We may be in danger of repeating history

 

January 9, 2020



To The Eagle:

During the early 1930's the U.S.A. had just passed the jingoistic anti Japanese Act in Congress, shutting down Japanese immigration to America and institutionalizing anti-Asian bigotry in this country.

At the time, Japan was a parliamentary democracy. Its right wing political party was dominated by the military and its leader General Hideki Tojo. He pushed for the policy beginning to dominate the Japanese empire that “Asia should be ruled by Asians.” This was the period when Surinam, French Indochina, Hong Kong, India, the Philippines and the Dutch East Indies were all colonial possessions of Western Nations. They were conquered and colonized so that France, Belgium, Germany, Great Britain and the United states could extract their considerable natural resources, particularly the world’s largest oil fields in the Dutch East Indies. The vast oil reserves of the Arabian peninsula had yet to be discovered.


By the late thirties Tojo’s military cabal, latter day neocons, pushed the Empire into an invasion of China. The U.S. was appalled at the reported brutality of that invasion and immediately instituted stringent sanctions against Japan.

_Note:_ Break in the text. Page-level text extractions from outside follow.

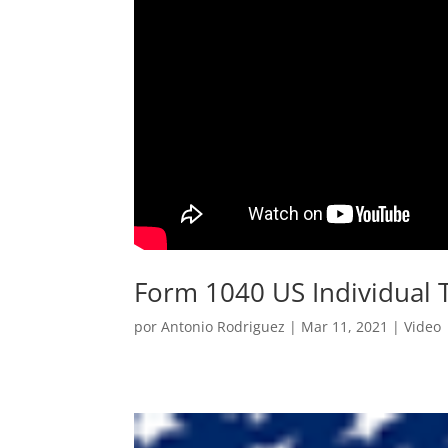
Form 1040 US Individual 
por
Antonio Rodriguez
|
Mar 11, 2021
|
Video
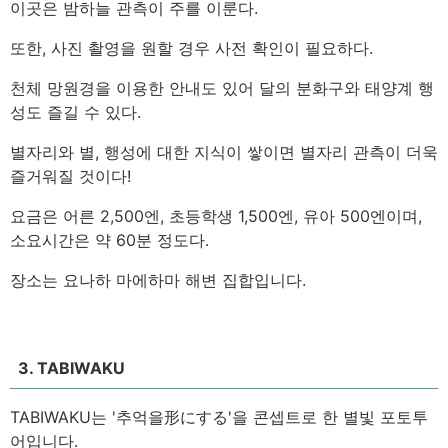
이곳은 밤하늘 관측이 주를 이룬다.
또한, 사진 촬영을 원할 경우 사전 확인이 필요하다.
천체 망원경을 이용한 안내도 있어 달의 분화구와 태양계 행
성도 즐길 수 있다.
별자리와 별, 행성에 대한 지식이 쌓이면 별자리 관측이 더욱
즐거워질 것이다!
요금은 어른 2,500엔, 초등학생 1,500엔, 유아 500엔이며,
소요시간은 약 60분 정도다.
장소는 요나하 마에하마 해변 집합입니다.
3. TABIWAKU
TABIWAKU는 '추억을形にする'을 콘셉트로 한 별빛 포토투
어입니다.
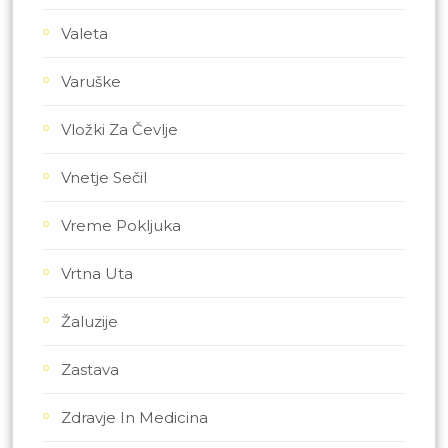
Valeta
Varuške
Vložki Za Čevlje
Vnetje Sečil
Vreme Pokljuka
Vrtna Uta
Žaluzije
Zastava
Zdravje In Medicina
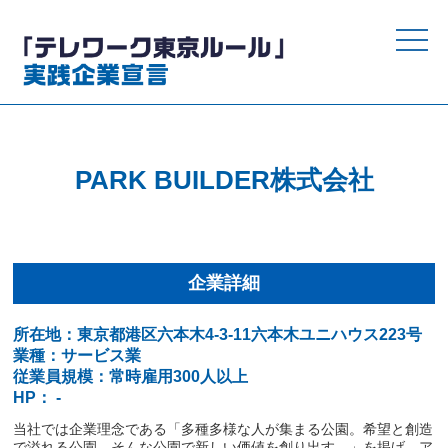
toggle
naviga
PARK BUILDER株式会社
企業詳細
所在地：東京都港区六本木4-3-11六本木ユニハウス223号
業種：サービス業
従業員規模：常時雇用300人以上
HP： -
当社では企業理念である「多種多様な人が集まる公園。希望と創造
で溢れる公園。そんな公園で新しい価値を創り出す。」を掲げ、ア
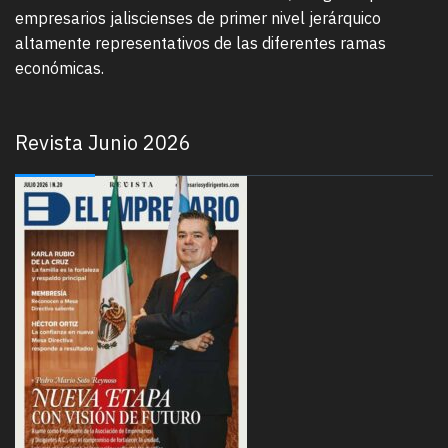
empresarios jaliscienses de primer nivel jerárquico
altamente representativos de las diferentes ramas
económicas.
Revista Junio 2026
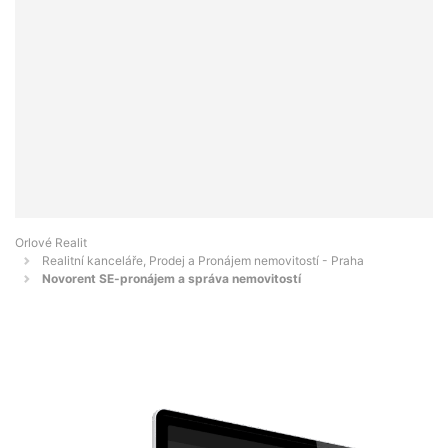
Orlové Realit
Realitní kanceláře, Prodej a Pronájem nemovitostí - Praha
Novorent SE-pronájem a správa nemovitostí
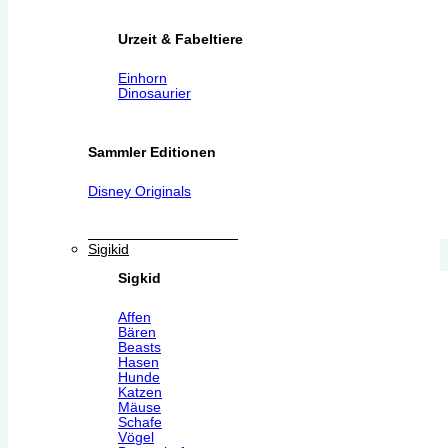
Urzeit & Fabeltiere
Einhorn
Dinosaurier
Sammler Editionen
Disney Originals
Sigikid
Sigkid
Affen
Bären
Beasts
Hasen
Hunde
Katzen
Mäuse
Schafe
Vögel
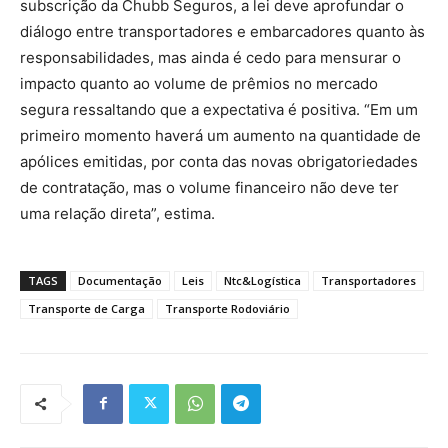
subscrição da Chubb Seguros, a lei deve aprofundar o
diálogo entre transportadores e embarcadores quanto às
responsabilidades, mas ainda é cedo para mensurar o
impacto quanto ao volume de prêmios no mercado
segura ressaltando que a expectativa é positiva. “Em um
primeiro momento haverá um aumento na quantidade de
apólices emitidas, por conta das novas obrigatoriedades
de contratação, mas o volume financeiro não deve ter
uma relação direta”, estima.
TAGS
Documentação
Leis
Ntc&Logística
Transportadores
Transporte de Carga
Transporte Rodoviário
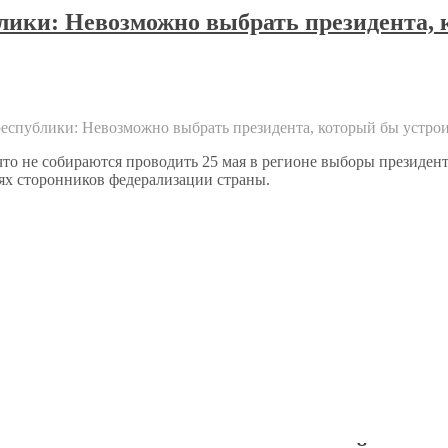
лики: Невозможно выбрать президента, к
еспублики: Невозможно выбрать президента, который бы устрои
то не собираются проводить 25 мая в регионе выборы президент
ях сторонников федерализации страны.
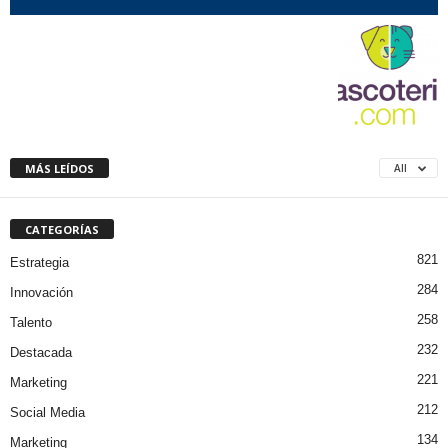
MÁS LEÍDOS
All
CATEGORÍAS
821
Estrategia
284
Innovación
258
Talento
232
Destacada
221
Marketing
212
Social Media
134
Marketing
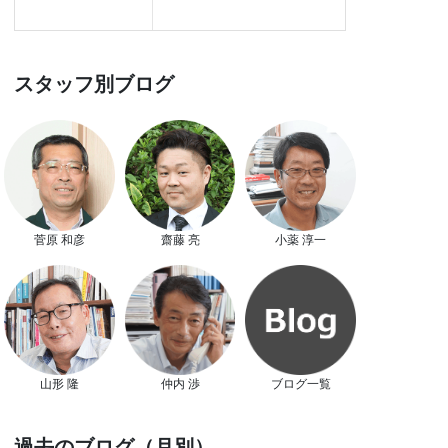
スタッフ別ブログ
菅原 和彦
齋藤 亮
小薬 淳一
山形 隆
仲内 渉
ブログ一覧
過去のブログ（月別）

Eighty percent of the steel and oil used by the Empire came from America. With these resources embargoed, Tojo pressured the Japanese government to expand the scope of its Asian conquest in a drive to possess the iron ore mines of China and the vast oil reserves of the Dutch colonies.

Japan’s Prime Minister resigned in protest. General Tojo assumed the seat of power. Japanese Democracy died. The Empire became a military dictatorship. To circumvent American intervention against his planned conquests, General Tojo initiated planning for the destruction of the American fleet at Pearl Harbor. The rest is history.


It’s a history we may be in danger of repeating today, rife with all its elements of Western intervention in East Asia, the brutality of nationalist fanatics, stereotypical racial bigotry, increasingly severe sanctions and embargoes of resources, and oil. Always oil.

Faced with the loss of power and a convenient enemy to loath and attack, Trump would not be the first would-be-dictator to start a war to increase the scope of his power and stay in office. Voters are loathe to “change horses in midstream” during a national armed conflict.

The master of distraction and his compliant party seems about to make that fatal reach and we’re going to take the plunge with him.